Вдруг шаги: кто-то топает по тропинке от негритянских хижин; я сразу заползаю глубже под дом, затаился, веду наблюдение. Это черный кучер Абрагам. Коренастый, кряжистый негр, очень темнокожий, в зеленой хлопчатобумажной рубахе, которая дана ему как знак власти и величия; потея на свирепой жаре, он поспешает к господскому дому, на его каменном лице застыла суровость и негодование, ноги в грубых сапогах попирают землю всего в нескольких дюймах от того места, где лежу я в своем укрытии, затем они бухают по ступенькам заднего крыльца и — на кухню. Время идет, я ничего не знаю. Вскоре я не выдерживаю, крадучись вылезаю опять туда, где солнечная полоска, собираюсь было приниматься за чтение, и тут сверху, из коридорчика между кухней и буфетной доносятся голоса. Абрагам говорит с матерью; голос сдавленный, взбудораженный, строгий.

А ты бы лучше наоборот, — говорит он, — лучше бы наоборот, Лу-Энн. Он негодяй первостатейный. Ты имей это в виду! Лучше бы тебе отсюда пока подобру-поздорову убраться.

Фи! — слышу я голос матери. — Тоже мне шишка на ровном месте. Было дело, выкаблучивался тут однажды, так я его этим котелком — бац по башке...

Но ты его не видела сегодня! — перебивает ее Абрагам. — Он никогда еще при мне таким не был! И главное, хозяев-то — никого. Говорю же тебе, Лу-Энн, ты что, не понимаешь?

Фи! Он не будет больше досаждать Лу-Энн. А если будет, то не сегодня...

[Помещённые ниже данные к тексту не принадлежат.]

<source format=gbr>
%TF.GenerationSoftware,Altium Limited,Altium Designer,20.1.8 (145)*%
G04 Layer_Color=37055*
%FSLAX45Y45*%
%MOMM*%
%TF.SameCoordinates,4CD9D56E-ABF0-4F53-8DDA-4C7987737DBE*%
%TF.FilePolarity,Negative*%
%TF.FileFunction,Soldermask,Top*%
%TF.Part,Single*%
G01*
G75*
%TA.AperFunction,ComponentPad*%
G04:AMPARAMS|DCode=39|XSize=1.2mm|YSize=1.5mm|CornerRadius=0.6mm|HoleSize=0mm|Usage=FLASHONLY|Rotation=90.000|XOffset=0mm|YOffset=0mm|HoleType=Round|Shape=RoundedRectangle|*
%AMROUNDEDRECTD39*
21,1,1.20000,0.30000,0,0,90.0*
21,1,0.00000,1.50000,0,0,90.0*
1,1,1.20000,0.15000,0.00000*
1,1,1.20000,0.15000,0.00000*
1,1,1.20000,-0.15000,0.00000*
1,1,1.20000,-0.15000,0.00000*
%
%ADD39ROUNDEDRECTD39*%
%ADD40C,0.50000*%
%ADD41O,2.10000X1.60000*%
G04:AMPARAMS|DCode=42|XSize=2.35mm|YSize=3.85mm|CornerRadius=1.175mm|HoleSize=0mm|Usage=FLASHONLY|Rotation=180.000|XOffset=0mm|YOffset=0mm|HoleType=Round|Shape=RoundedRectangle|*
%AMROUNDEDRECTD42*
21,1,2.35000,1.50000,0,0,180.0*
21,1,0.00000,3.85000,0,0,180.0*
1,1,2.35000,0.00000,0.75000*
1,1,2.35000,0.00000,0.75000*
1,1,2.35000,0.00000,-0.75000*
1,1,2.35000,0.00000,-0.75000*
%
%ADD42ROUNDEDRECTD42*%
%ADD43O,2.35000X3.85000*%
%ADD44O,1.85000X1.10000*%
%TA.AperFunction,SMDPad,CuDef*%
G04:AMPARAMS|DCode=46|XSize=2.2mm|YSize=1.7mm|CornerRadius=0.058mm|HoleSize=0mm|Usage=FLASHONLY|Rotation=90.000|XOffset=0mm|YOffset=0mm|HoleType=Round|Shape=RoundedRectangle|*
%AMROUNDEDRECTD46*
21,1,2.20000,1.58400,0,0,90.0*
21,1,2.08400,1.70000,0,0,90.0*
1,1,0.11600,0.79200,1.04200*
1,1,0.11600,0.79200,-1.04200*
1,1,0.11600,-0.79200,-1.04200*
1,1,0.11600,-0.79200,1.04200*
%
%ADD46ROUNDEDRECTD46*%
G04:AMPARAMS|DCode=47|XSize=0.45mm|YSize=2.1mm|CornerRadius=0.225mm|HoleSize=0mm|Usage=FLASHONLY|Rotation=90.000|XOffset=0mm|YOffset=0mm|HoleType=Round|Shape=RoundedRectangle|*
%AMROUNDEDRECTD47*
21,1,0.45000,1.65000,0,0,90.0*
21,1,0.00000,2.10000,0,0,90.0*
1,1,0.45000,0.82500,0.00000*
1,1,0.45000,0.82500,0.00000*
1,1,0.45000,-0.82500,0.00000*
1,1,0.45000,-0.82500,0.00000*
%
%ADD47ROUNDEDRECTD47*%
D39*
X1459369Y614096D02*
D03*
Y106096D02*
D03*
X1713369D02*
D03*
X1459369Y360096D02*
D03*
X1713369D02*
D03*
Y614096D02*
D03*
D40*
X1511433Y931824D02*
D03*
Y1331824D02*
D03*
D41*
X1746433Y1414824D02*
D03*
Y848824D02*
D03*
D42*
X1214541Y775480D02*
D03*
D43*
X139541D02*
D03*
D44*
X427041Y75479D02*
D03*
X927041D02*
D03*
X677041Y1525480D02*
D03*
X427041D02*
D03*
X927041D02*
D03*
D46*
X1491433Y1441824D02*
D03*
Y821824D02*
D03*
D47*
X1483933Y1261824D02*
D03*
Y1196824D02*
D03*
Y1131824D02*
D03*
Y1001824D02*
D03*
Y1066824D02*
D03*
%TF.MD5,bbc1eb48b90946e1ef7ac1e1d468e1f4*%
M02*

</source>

Я слышу, как они выходят из коридора, по доскам шуршат шаги, и голоса становятся неразборчивыми. Вот умолкли, хлопает открывшаяся дверь, тяжкой поступью Абрагам спускается с заднего крыльца, опять бухает мимо меня сапожищами, из-под которых выскакивают крохотные облачка пыли, и почти бегом устремляется в сторону лесопилки.

При всем моем недоумении, сия тайна волнует меня недолго. Как только Абрагам исчезает за углом конюшни, я вновь на попе подползаю ближе к стене дома, открываю книгу. Склоняю голову над страницей, а мать наверху начинает мести кухню. Я слышу повторяющийся шурк-шурк соломенного веника по полу, потом ее голос, такой тихий, что я едва различаю слова заунывной песни.